# [Exercise]
For the string "município", find every matching line in the records and copy it.

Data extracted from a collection

———

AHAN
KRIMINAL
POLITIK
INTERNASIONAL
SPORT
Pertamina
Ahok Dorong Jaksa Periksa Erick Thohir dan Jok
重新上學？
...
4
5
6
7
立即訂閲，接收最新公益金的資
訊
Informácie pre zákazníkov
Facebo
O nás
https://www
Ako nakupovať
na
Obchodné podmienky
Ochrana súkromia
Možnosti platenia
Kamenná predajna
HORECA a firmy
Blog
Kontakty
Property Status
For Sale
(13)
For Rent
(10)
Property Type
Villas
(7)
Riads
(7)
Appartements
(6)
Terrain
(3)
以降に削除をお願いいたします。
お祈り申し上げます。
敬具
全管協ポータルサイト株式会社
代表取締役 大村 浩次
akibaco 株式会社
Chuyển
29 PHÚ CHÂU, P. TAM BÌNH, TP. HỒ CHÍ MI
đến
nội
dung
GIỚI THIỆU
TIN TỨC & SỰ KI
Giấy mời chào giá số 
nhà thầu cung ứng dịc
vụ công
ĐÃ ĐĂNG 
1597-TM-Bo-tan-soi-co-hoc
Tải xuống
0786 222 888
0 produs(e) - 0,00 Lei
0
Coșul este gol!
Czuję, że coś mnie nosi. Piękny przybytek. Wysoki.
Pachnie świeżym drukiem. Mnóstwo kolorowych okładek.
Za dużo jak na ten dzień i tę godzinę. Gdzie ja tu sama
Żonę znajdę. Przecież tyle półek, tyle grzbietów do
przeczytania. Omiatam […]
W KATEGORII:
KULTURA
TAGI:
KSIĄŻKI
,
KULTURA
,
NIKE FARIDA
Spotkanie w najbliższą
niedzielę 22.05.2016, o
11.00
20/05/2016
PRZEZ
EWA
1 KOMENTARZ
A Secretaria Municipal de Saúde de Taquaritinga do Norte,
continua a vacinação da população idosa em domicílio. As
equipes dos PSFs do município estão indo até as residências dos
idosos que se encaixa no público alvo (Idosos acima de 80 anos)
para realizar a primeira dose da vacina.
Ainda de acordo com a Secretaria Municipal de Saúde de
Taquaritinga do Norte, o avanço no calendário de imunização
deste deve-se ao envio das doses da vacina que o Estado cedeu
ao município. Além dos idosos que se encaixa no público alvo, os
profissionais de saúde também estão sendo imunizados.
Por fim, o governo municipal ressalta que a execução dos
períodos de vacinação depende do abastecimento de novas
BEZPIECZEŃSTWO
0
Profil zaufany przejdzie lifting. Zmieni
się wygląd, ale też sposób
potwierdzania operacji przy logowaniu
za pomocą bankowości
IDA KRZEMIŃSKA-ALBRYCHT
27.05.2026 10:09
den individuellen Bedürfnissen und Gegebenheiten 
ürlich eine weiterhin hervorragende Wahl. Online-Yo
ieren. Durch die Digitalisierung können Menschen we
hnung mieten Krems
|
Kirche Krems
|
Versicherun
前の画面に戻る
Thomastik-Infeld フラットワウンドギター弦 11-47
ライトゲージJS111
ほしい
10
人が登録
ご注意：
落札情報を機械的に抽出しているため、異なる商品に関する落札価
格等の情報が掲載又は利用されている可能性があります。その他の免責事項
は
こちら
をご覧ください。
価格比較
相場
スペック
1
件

———

# [Result of this task]
equipes dos PSFs do município estão indo até as residências dos
ao município. Além dos idosos que se encaixa no público alvo, os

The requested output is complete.